Wednesday, August 12, 2009

another day at mom's

Mom slept most of the day today. Except when her CNA "Pepper" as mom likes to call her, came to bathe her. Mom opened her eyes, not to speak, just to look. I wonder, does she know us? She moans when she is moved, or repositioned, so I try to leave it to a minimum. My hospital nurse in me wants to reposition her every two hours, to prevent bed sores, and give her water, so her mouth isn't so dry, and get her to drink ensure, so her body doesn't begin breaking down muscle for energy. But I have been a Hospice nurse, an RN trained in comforting those who are dying, like my mother. I know that comfort is priority mumber one, and God knows, my mom deserves at least that. I know turning her is painful, so I only do it if she nods yes when I ask her "Do you want to turn over?" I know the euphoria that comes to a dying patient who no longer eats or drinks, so I only give her drops of water if she nods her head 'yes' when I ask if she wants some water, however, more often than not, she shakes her head 'no'. She no longer eats. She is too weak to chew, and has difficulty swallowing. I know even a little food or fluid in the lungs can be dangerous, uncomfortable, and make her death a more difficult journey. I have seen it time and time again. Families don't know, they want to 'do something' , to help. Reading is helpful, holding her hand is helpful, she relaxes when I sing to her, especially a song we both know. I often cannot get through a song without crying. I miss you already mom. I need you, I feel. She once told me that when she thought she was going to die in a house fire at the "Bugg House", she prayed for everyone but me. She said " I knew you would be okay. You have your best friend as your husband, I know he will take care of you. Your children know about Heaven, and they are confident when they tell me that we will all be together again someday. So, I know they will take care of you." And she told me she was proud of the choices I had made in my life, especially in regards to my relationship to my Heavenly Father and Jesus Christ. Now I understood. I would be okay. But not now, I'm not ok now. I'm tired, and sad.

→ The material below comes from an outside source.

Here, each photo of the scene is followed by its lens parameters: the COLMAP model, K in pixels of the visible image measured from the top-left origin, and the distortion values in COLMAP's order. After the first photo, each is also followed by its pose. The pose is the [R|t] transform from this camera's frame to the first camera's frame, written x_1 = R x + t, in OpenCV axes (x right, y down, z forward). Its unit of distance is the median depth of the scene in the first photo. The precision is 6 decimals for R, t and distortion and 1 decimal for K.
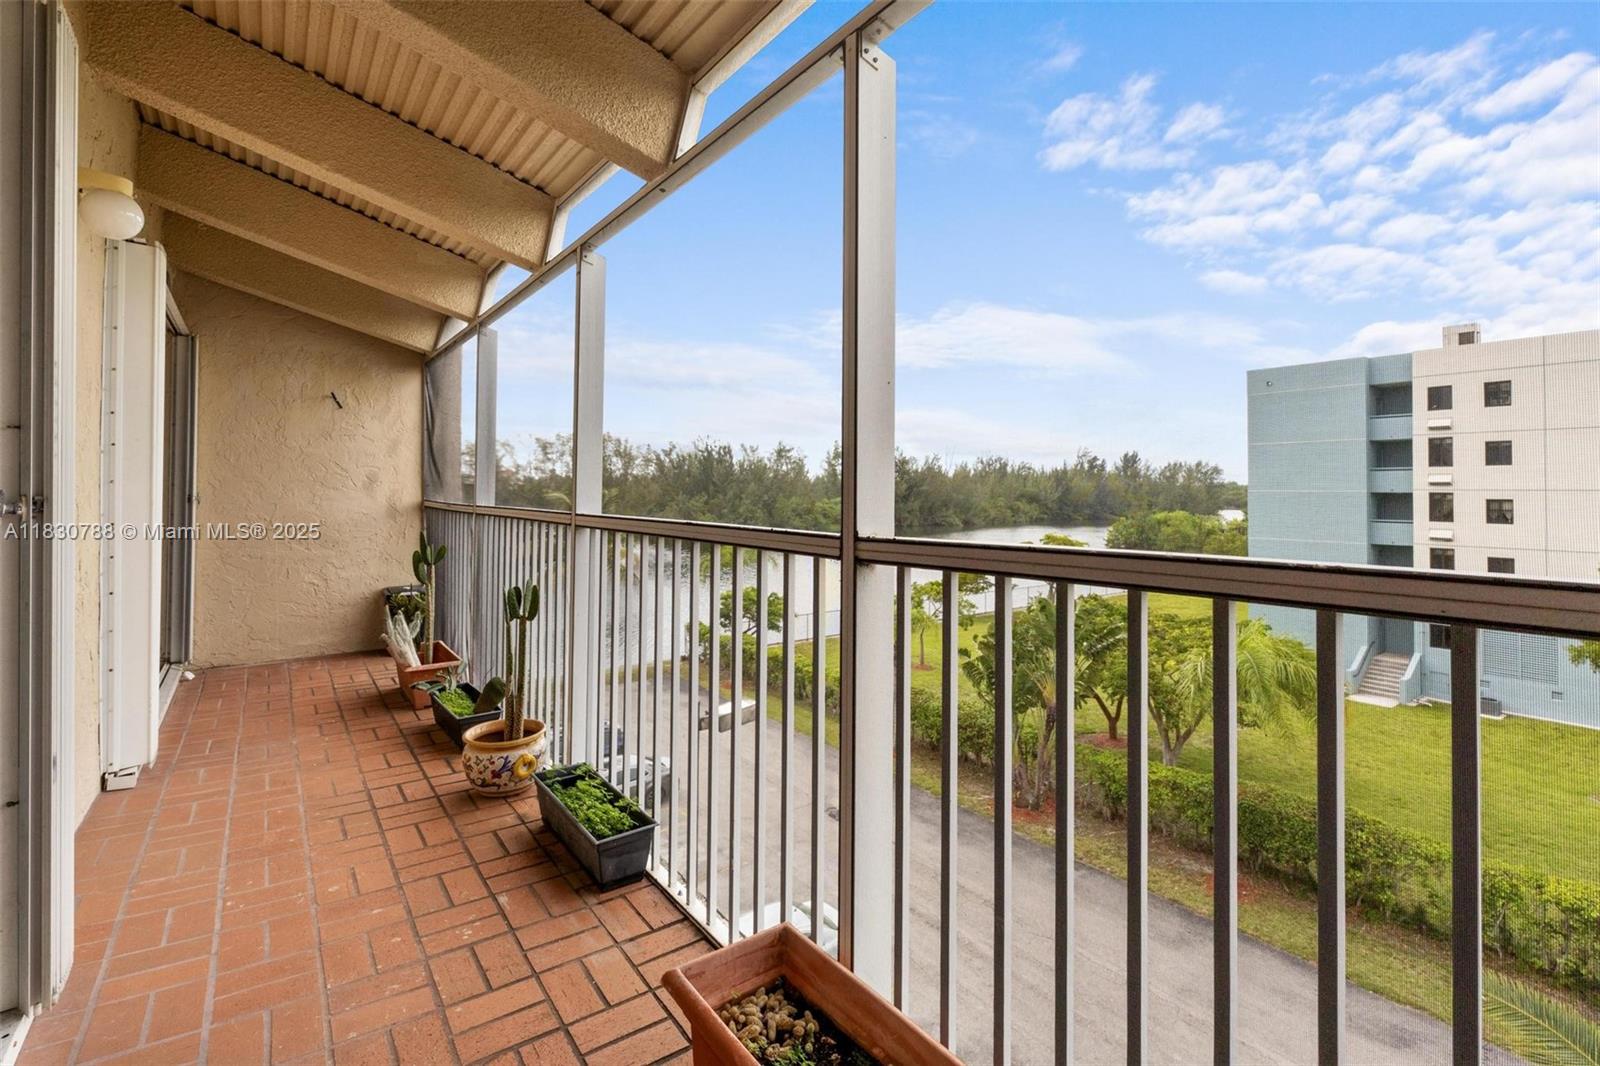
lens RADIAL K [[735.2, 0, 796.3], [0, 735.2, 476.7], [0, 0, 1]] dist [0.000684, -0.000024]
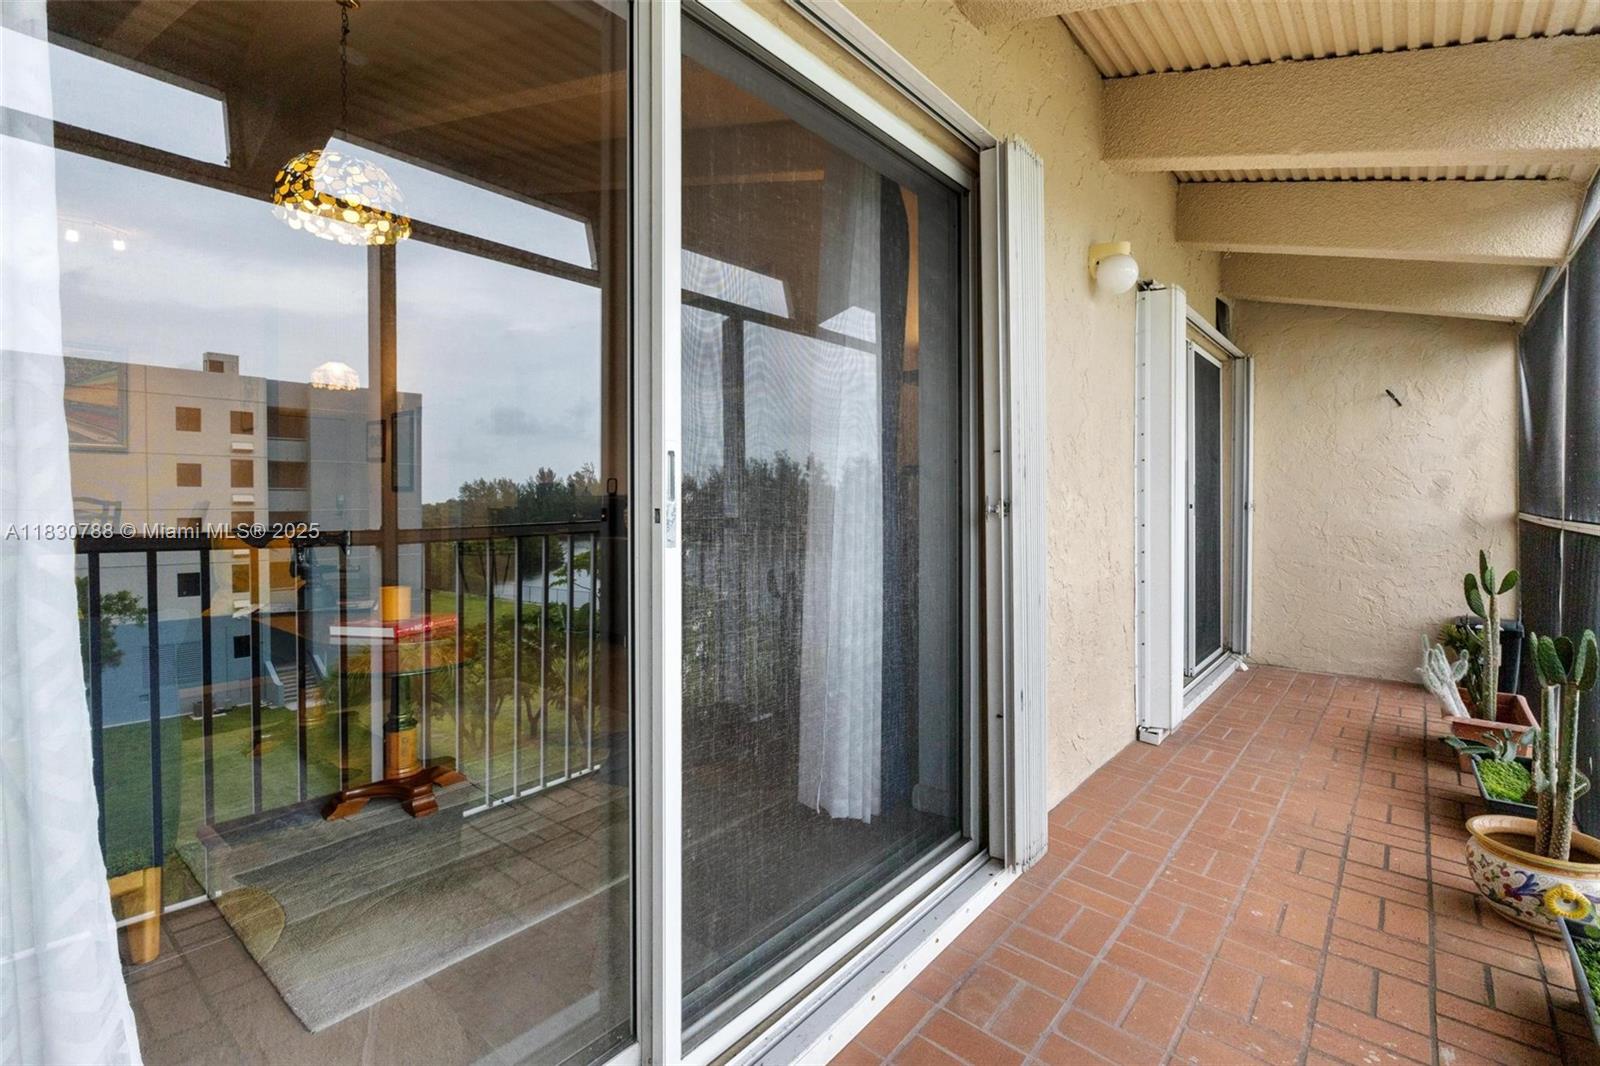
lens RADIAL K [[725.2, 0, 797.2], [0, 725.2, 499.3], [0, 0, 1]] dist [-0.000823, -0.000811]
pose [[0.234997, -0.000698, -0.971996, 0.111445], [0.017392, 0.999843, 0.003487, 0.007108], [0.971841, -0.017724, 0.234972, 0.160187]]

This is the hardest job I have ever had in my life. I know others have done it before me. My Aunt Mary died at home. I was there, at the foot of the bed, but I was on the phone, I didn't know what was happening. I saw my cousin Linda, curled up beside her, and my mother at the bedside. I'm sure there were others there. I don't remember. I hope my Aunt Mary, Aunt Sue, and my Aunt Virginia will be at mom's bedside when it's my time to curl up beside her. And if my children are here, I will explain to them what is happening. That's another dilema I have, if I can see that mom is dying, do I want my children at her bedside? They are so young. I guess if it is daytime and they are here I will explain it, but if it is in the middle of the night, I will let them sleep. They tell her goodnight, with a hug and kiss everynight, and everyday before school they tell her goodbye with another kiss on the head, I don't want them to forget that. Seth is so close to her. Paige lays in the bed with her to do puzzles, at least she did before mom slept so much.

I know mom has so much "work" to do. I know there are times she must go inside herself, and figure out how to separate herself from this sick, frail, thin body she is trapped in. A journey only she can do alone. And this is my journey, a daughter's journey only I can do for myself. I tell myself I'm doing the best I can, hang in there, God loves me. I feel writing about it helps me to process some feelings I have about it. I am thankful for my husband and children and relatives who are there for me when I need it. I am thankful I can be with mom at this time of her life. I wouldn't miss it for anything in the world. I would do anything for her, my mom, who did so much for all of us. I love her and always will. I better go to sleep now. God will take care of us through the night. Goodnight. 11:10pm

1 comment:

  1. Didn't know you had a blog. FUN, FUN. Sorry to hear that your mom isn't eating anymore. Please call if you need anything. Chase would love any excuse to see Seth even if it's just for a few minutes. Hope to see you guys at his baptism.